Loonfeather opened his eyes, yawned, and picked up the top secret op-order. His eight Sheridans would be carried by eight C-130s. Two larger C-141s would drop the paratroopers. Marine Sea Cobra helicopters and navy carrier-based bombers were receiving additional antitank munitions, and a squadron of air force A-10 Warthog antitank aircraft was already at Rheinmain, awaiting permission from the Italian government to move to the Italian air base at Brindisi, close enough to attack inside Libya. The German government had quietly given approval for use of its facilities for assembly, but not for the launching of the actual attack, unless the hostages were seen to be in imminent danger of harm. Same with the Italians. So where the hell else do we launch from? wondered Loonfeather. Still, he figured that unless the politicians pulled a rabbit out of a hat, the Abu Salaam crazies would begin killing the hostages, and that should be enough “imminent danger” for the most squeamish NATO government.

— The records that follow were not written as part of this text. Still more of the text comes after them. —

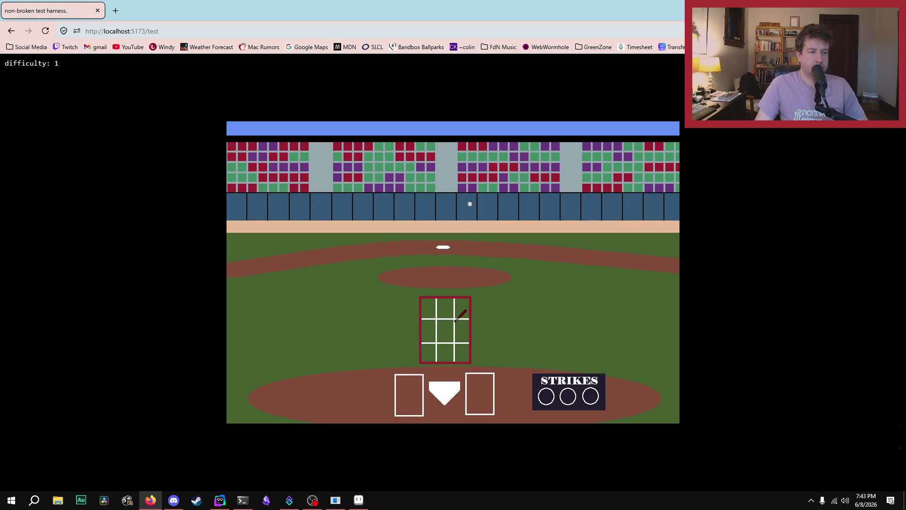
# Raise the game difficulty to 5 and swing at two pitches.
pyautogui.press('5')
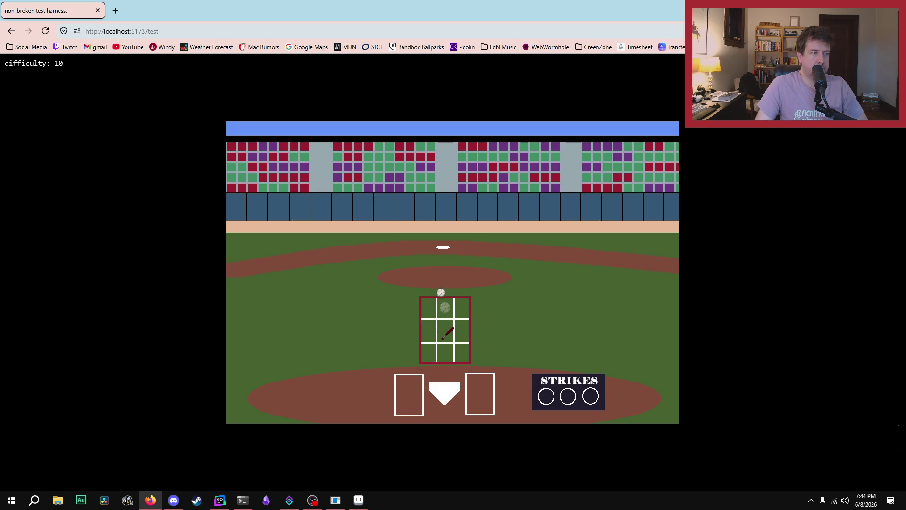
pyautogui.click(451, 301)
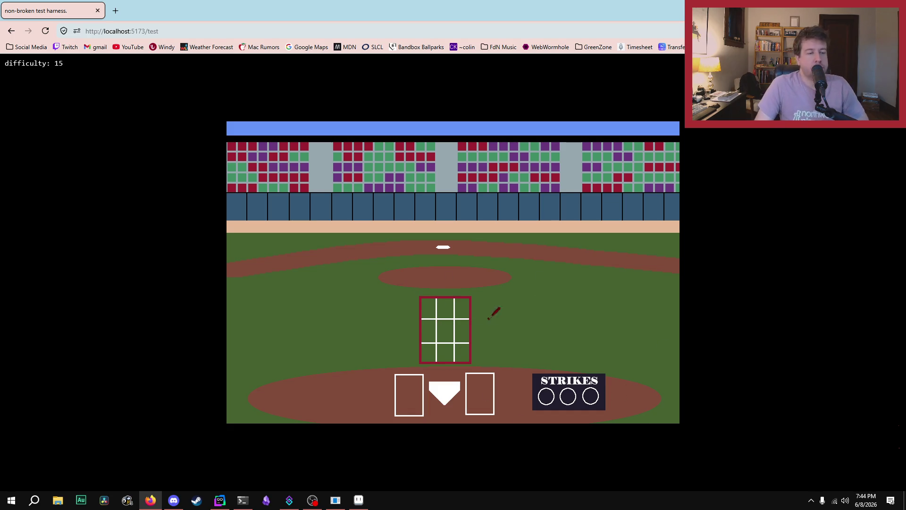
pyautogui.click(437, 322)
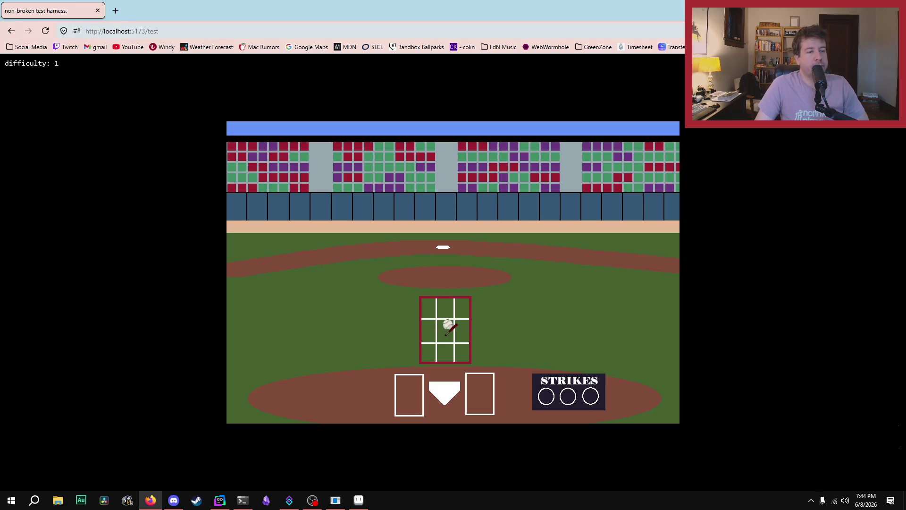
# Open the developer console, clear its log, and switch back to WebStorm.
pyautogui.press('F12')
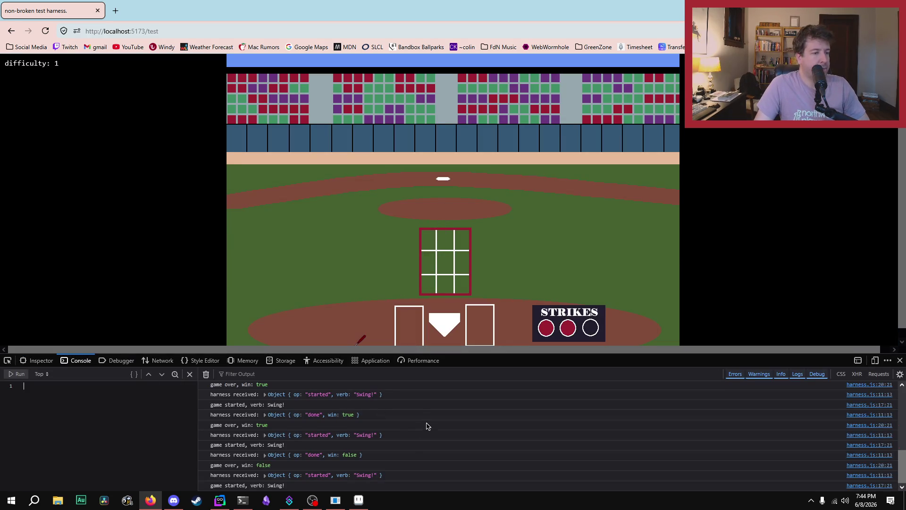
pyautogui.scroll(10, 424, 446)
pyautogui.scroll(-10, 418, 443)
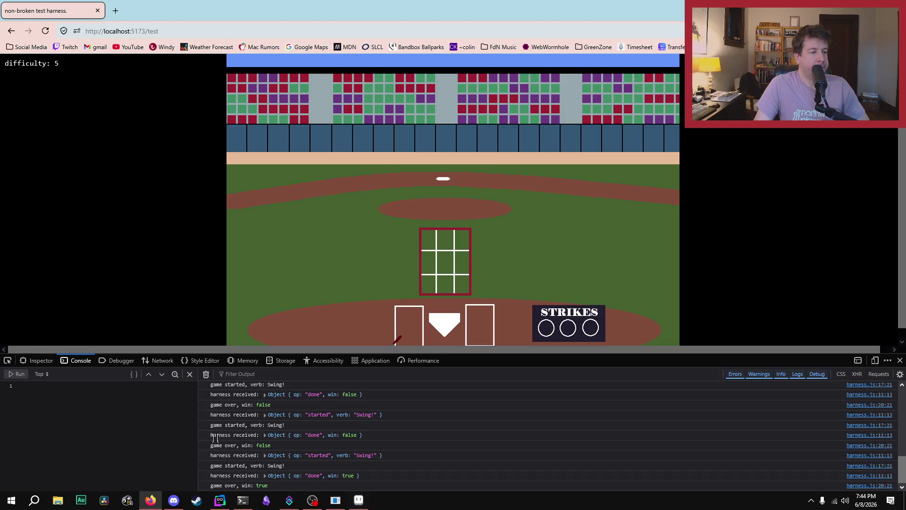
pyautogui.click(206, 374)
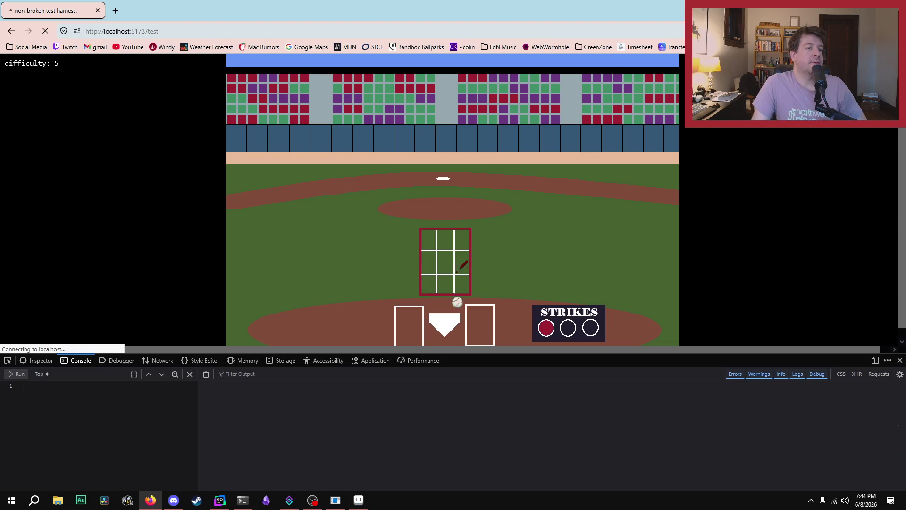
pyautogui.press('alt+Tab')
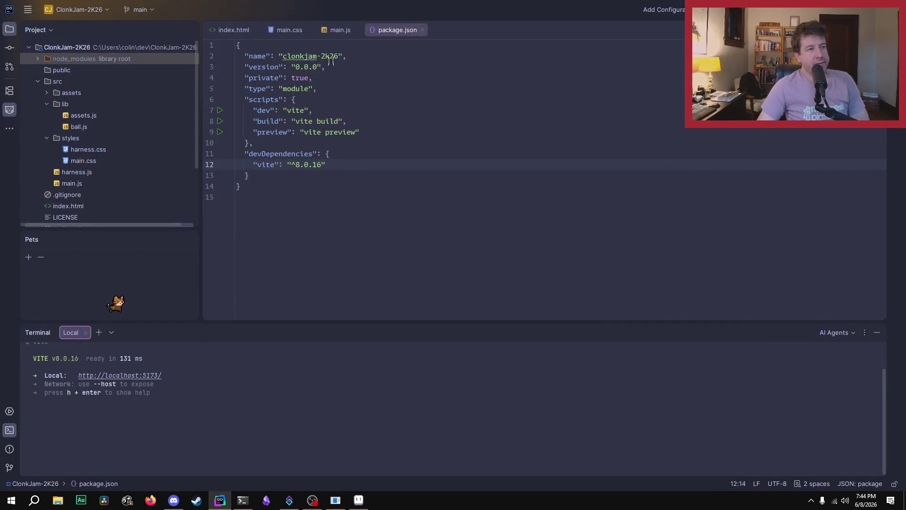
# Change line 3 of package.json so the version reads "0.2.0", then switch to Aseprite.
pyautogui.doubleClick(306, 67)
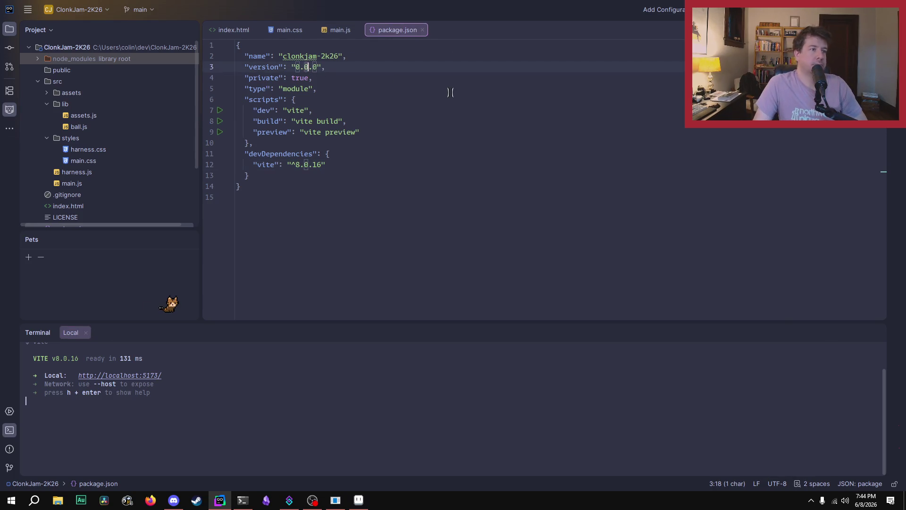
pyautogui.write('2')
pyautogui.press('End')
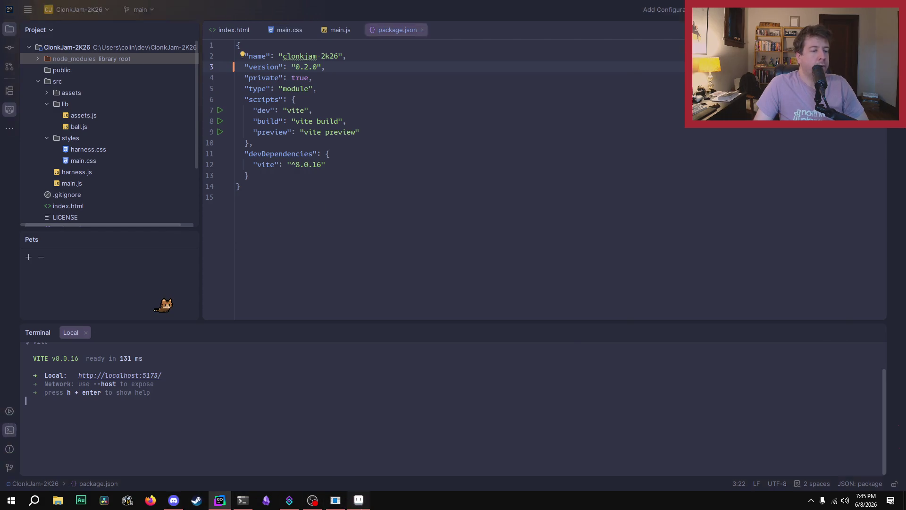
pyautogui.click(359, 500)
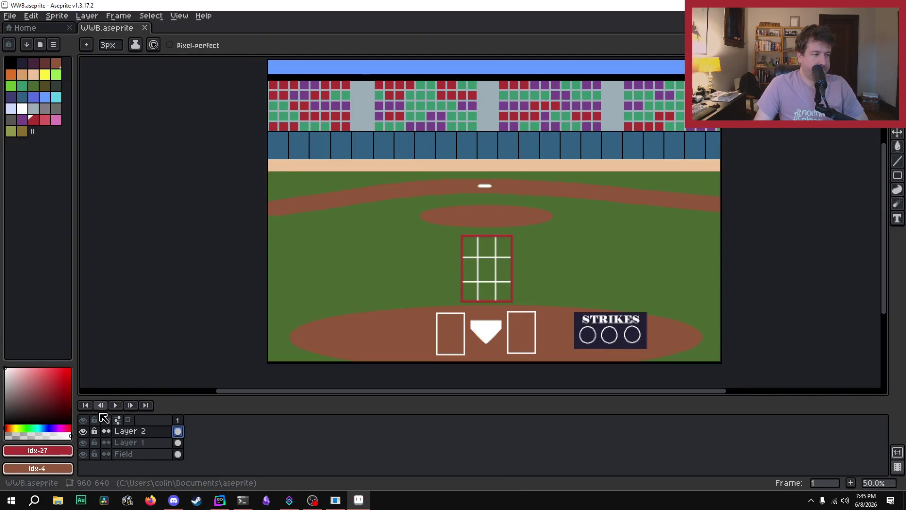
pyautogui.click(83, 432)
pyautogui.click(82, 432)
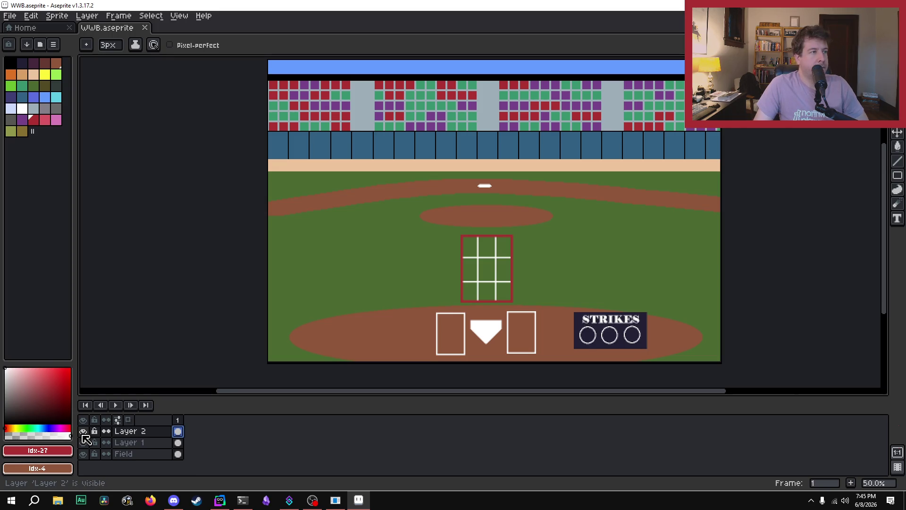
pyautogui.click(83, 431)
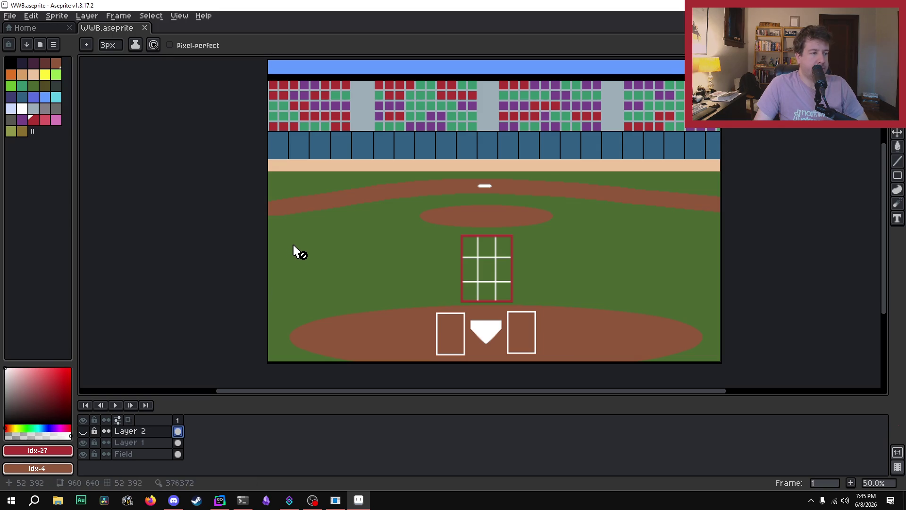
pyautogui.scroll(2, 356, 112)
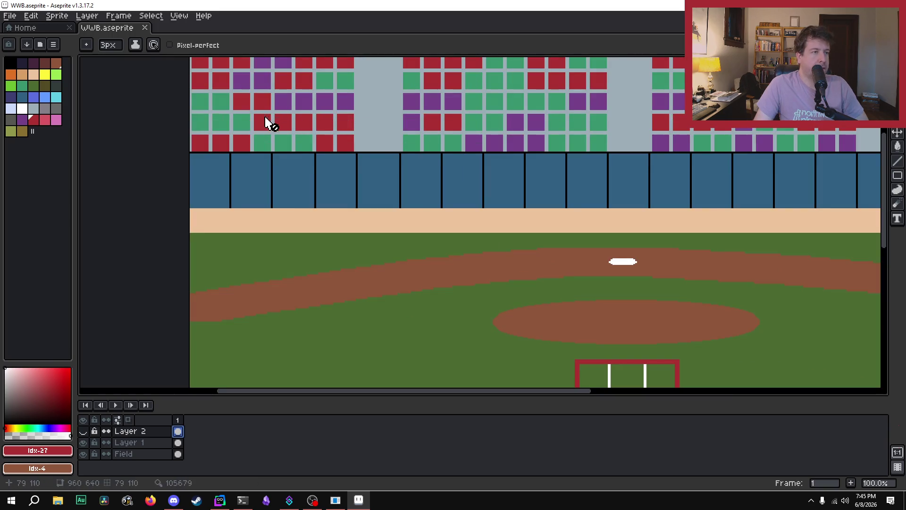
pyautogui.scroll(-3, 359, 132)
pyautogui.scroll(1, 349, 179)
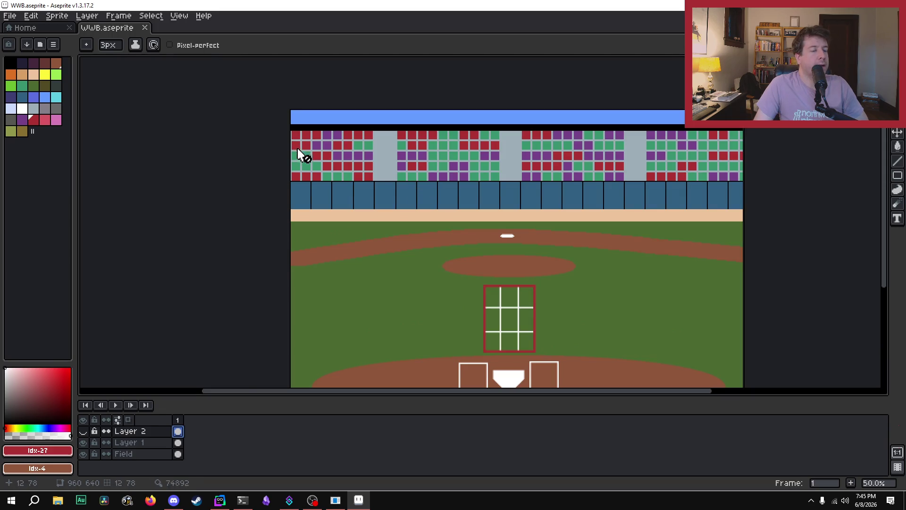
pyautogui.scroll(-1, 334, 158)
pyautogui.scroll(1, 323, 166)
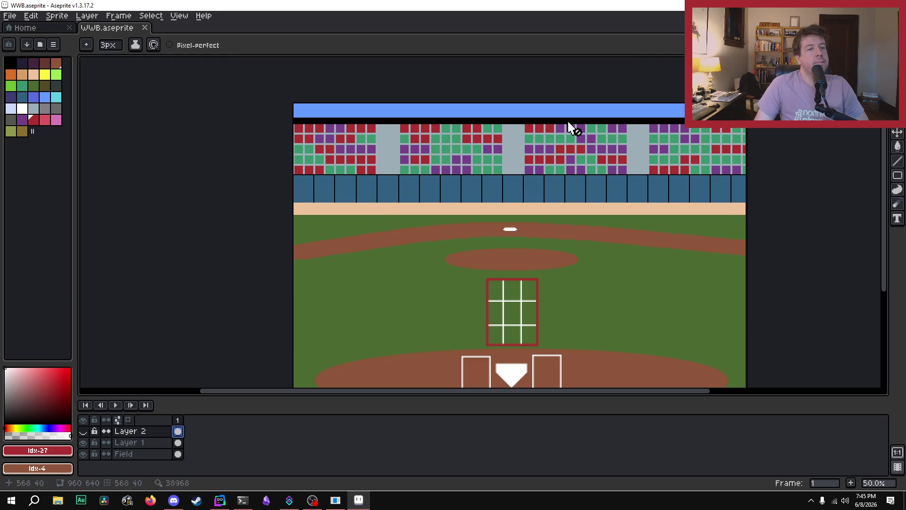
pyautogui.scroll(2, 278, 116)
pyautogui.scroll(-3, 340, 145)
pyautogui.scroll(1, 358, 186)
pyautogui.scroll(-1, 368, 175)
pyautogui.scroll(1, 369, 171)
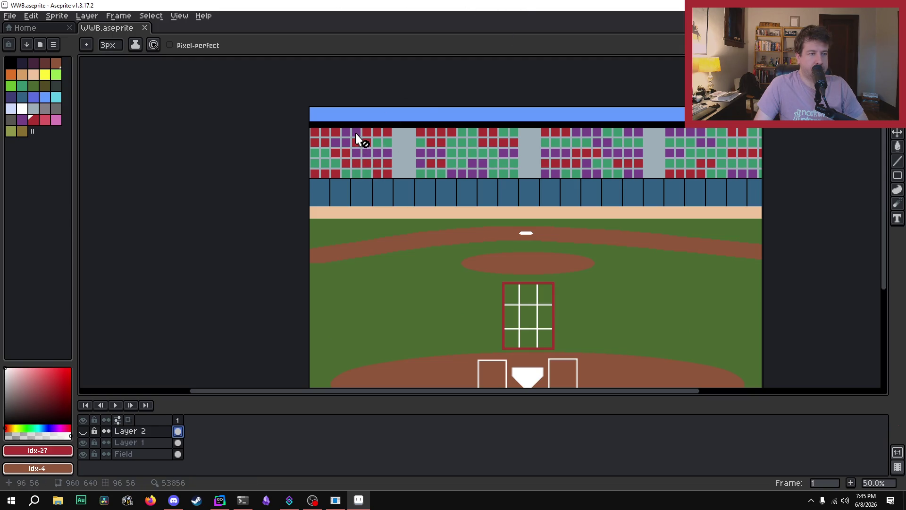
pyautogui.scroll(-1, 357, 139)
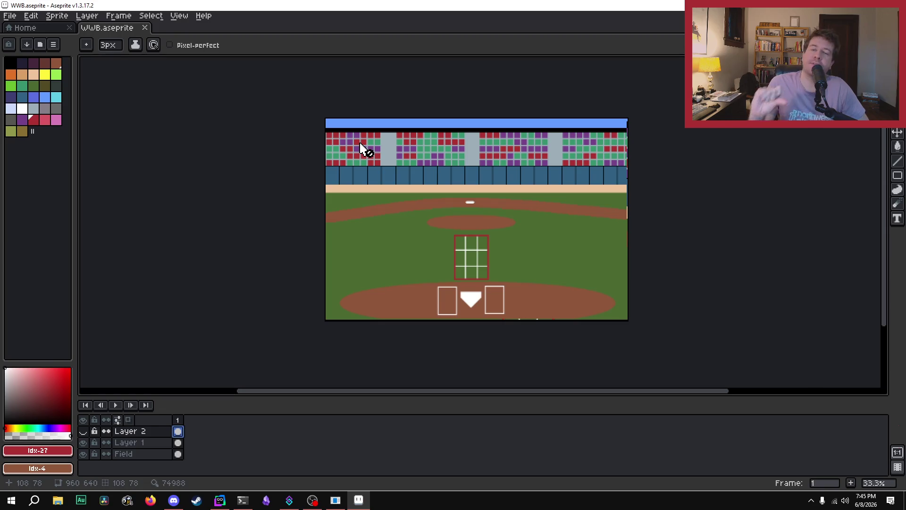
pyautogui.scroll(1, 370, 155)
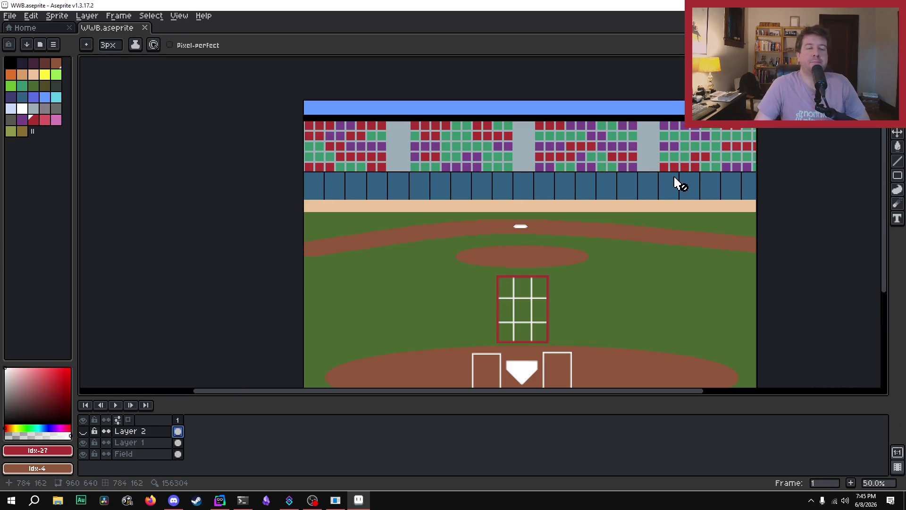
pyautogui.scroll(1, 675, 177)
pyautogui.scroll(-1, 438, 194)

Loonfeather had briefed his officers on the operation at morning officers’ call. The briefing had taken less than an hour. They had been over it so many times, they just had to learn the locations of the objectives and the specific assignments of the individual units. There had been few questions and many smiles.

Rehearsals on the mock-up of the area of operation (AO) of the mission, which had been set up on the western end of Pope, would begin at 1300.

Damn, thought Loonfeather, shaking his head to clear the fatigue, we can do this!

He emptied his mind and called out to the Old Ones.